The application process for polytechnic schools usually begins in late November, wherein second-year students are eligible to apply. Criteria for selection are based on a student’s attendance, grades and volunteer work.

Students who pass the set standards are announced in December.

Selected students begin attending polytechnic schools starting during their third year, attending their regular high school on Mondays and then going to the polytechnic school from Tuesday to Friday. And at the end of their third-year, students are provided with a diploma from their regular high school.

Polytechnic schools have been highly useful for many high schoolers like Song Jae-kyung, who attends Seoul Girls’ High School.

Song put a lot of thought into possible career paths, believing it wasn’t right for every student to focus solely on studying in preparation for the college entrance exam. But along with low self-confidence and a lack of guidance, she received poor grades.

With a talent for computer operating skills, she applied to Jongno Polytechnic School and was later accepted. Song is currently majoring in computer security and is content studying a subject in which she is genuinely interested.

“I’m studying what I had wanted to learn, from Linux to application development and programming,” she said.

Ahyeon Polytechnic School is another specialized institution in Seoul, boasting 794 colleges with 17 departments, including practical music, photographic image and baking. There, students choose what they want to learn about.

Cho Nam-jun, who is currently majoring in practical music, had always dreamed of attending an arts school of art due to his love for playing the guitar. But the high tuition prevented him from making that a reality. For him, a polytechnic school was a reasonable option, particularly because the institutions are government-funded.

“After giving up on art school, I looked into polytechnic schools,” Cho said. “I want to study [music] theory and content management.”

He studies music for about 18 hours a day.

“I placed a temporary bed in the practice room, and eat and sleep there. But it’s not tiring at all. I really enjoy coming to school. I get to study with friends who have the same dreams as me.”

In fact, the singer Ailee recently praised his musical abilities on the audition program “Super Star K 7,” saying that she was “completely immersed.”

Ahyeon Polytechnic School has seen numerous musicians pass through its halls - Wheesung and Park Hyo-shin are graduates - and it is proud to call itself a place where students can showcase their abilities to the fullest, according to its principle, Bang Seung-ho, who is also a singer with three released albums.

“The students who were regarded as troublemakers at their high schools suddenly turn into geniuses here,” Bang said. “The number of high schoolers wishing to enter our institution has consistently risen each year.”

A multitude of polytechnic school graduates have gone on to attend their top-choice universities or been offered outstanding career opportunities.

Jung Hae-chan, 18, a Seoul Polytechnic School student majoring in refrigeration and air-conditioning, for example, is highly satisfied with his studies.

“There was nothing that I particularly wanted to do, and I always fell asleep during classes. But things have changed now [since attending Seoul Polytechnic School],” he said.

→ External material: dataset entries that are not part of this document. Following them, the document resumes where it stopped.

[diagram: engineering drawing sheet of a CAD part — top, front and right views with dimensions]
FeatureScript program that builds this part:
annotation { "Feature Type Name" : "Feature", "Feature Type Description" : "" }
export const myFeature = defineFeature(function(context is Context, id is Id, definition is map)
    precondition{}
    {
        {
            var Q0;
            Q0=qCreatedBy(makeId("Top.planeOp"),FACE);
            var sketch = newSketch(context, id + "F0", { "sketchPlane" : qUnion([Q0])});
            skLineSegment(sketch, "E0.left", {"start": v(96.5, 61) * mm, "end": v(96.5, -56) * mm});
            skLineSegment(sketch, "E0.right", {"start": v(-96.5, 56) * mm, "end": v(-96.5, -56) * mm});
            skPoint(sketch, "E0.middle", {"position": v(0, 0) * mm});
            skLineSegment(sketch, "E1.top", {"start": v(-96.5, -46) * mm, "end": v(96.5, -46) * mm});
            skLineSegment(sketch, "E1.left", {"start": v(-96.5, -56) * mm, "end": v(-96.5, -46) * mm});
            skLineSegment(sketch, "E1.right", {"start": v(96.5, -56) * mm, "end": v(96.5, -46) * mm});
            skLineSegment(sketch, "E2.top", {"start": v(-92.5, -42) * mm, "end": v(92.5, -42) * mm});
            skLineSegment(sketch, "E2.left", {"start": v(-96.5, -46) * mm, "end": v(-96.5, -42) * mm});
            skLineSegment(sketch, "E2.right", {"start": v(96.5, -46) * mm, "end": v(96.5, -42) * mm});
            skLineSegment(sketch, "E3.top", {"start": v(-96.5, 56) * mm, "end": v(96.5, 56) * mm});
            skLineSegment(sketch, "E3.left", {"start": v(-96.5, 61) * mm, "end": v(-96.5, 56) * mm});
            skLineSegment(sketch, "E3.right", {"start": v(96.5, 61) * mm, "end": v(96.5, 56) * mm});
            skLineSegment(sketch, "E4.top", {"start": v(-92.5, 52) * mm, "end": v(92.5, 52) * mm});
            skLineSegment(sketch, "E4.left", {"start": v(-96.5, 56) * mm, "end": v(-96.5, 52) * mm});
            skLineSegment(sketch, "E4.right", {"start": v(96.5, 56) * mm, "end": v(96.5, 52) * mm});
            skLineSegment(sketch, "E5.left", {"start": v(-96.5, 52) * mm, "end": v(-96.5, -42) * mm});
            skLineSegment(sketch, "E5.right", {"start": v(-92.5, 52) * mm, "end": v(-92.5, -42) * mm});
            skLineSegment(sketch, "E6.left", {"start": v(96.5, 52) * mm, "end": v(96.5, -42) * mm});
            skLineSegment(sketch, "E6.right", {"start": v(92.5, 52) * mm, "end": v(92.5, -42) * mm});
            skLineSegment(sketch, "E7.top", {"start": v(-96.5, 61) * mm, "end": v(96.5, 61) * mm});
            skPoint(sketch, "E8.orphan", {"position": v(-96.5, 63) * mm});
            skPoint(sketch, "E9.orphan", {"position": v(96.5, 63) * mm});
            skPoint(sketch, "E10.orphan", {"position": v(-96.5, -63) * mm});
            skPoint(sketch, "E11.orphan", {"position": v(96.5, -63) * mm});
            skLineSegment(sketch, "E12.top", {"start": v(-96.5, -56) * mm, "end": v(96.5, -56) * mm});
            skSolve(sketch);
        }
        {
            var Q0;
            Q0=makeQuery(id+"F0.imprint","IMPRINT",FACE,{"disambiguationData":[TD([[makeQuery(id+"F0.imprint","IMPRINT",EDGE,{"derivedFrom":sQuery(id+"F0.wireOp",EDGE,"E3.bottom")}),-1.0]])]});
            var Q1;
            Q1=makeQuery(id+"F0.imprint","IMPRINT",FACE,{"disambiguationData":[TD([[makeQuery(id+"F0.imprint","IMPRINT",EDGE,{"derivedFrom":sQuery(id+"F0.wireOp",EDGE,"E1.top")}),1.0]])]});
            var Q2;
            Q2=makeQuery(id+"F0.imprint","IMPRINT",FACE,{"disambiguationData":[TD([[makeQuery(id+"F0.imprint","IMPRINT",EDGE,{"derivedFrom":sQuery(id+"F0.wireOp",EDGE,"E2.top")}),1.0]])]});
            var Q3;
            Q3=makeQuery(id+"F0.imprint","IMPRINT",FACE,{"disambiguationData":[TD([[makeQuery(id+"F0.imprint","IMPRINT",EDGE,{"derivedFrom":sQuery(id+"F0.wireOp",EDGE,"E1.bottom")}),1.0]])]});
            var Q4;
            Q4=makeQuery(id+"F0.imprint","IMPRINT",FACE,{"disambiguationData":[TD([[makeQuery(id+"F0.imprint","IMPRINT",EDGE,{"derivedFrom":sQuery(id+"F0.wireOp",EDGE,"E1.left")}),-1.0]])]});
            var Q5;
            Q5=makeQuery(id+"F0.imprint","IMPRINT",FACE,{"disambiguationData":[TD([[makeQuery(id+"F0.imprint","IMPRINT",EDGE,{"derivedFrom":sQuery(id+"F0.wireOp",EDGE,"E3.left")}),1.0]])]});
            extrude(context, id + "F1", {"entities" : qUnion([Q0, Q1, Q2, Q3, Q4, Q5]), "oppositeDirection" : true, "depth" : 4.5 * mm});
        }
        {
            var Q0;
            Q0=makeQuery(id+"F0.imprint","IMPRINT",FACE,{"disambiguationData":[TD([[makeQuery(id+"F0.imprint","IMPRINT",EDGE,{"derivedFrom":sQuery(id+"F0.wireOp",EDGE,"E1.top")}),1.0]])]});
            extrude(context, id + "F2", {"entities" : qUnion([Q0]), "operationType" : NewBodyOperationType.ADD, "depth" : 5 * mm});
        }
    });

Kim Young-yeon, 18, who attends Ahyeon Polytechnic School, also feels like she’s closer to achieving her dreams. A broadcasting major, Kim hopes to go on to attend Dong-ah Institute of Media and Arts.

“My mother was initially strongly opposed to [the idea of a polytechnic school] because of the widespread bias that vocational schools are for troubled students,” she said. “But she’s come around since seeing how happy I am.”

The government is currently planning to expand opportunities for students to receive vocational education in line with increasing demand.

“We’re planning to expand vocational education and training for high school students through cooperation with the Ministry of Employment and Labor,” said an official from the Ministry of Education.

The official added that efforts are underway to accommodate every student who wishes to receive specialized education by 2016.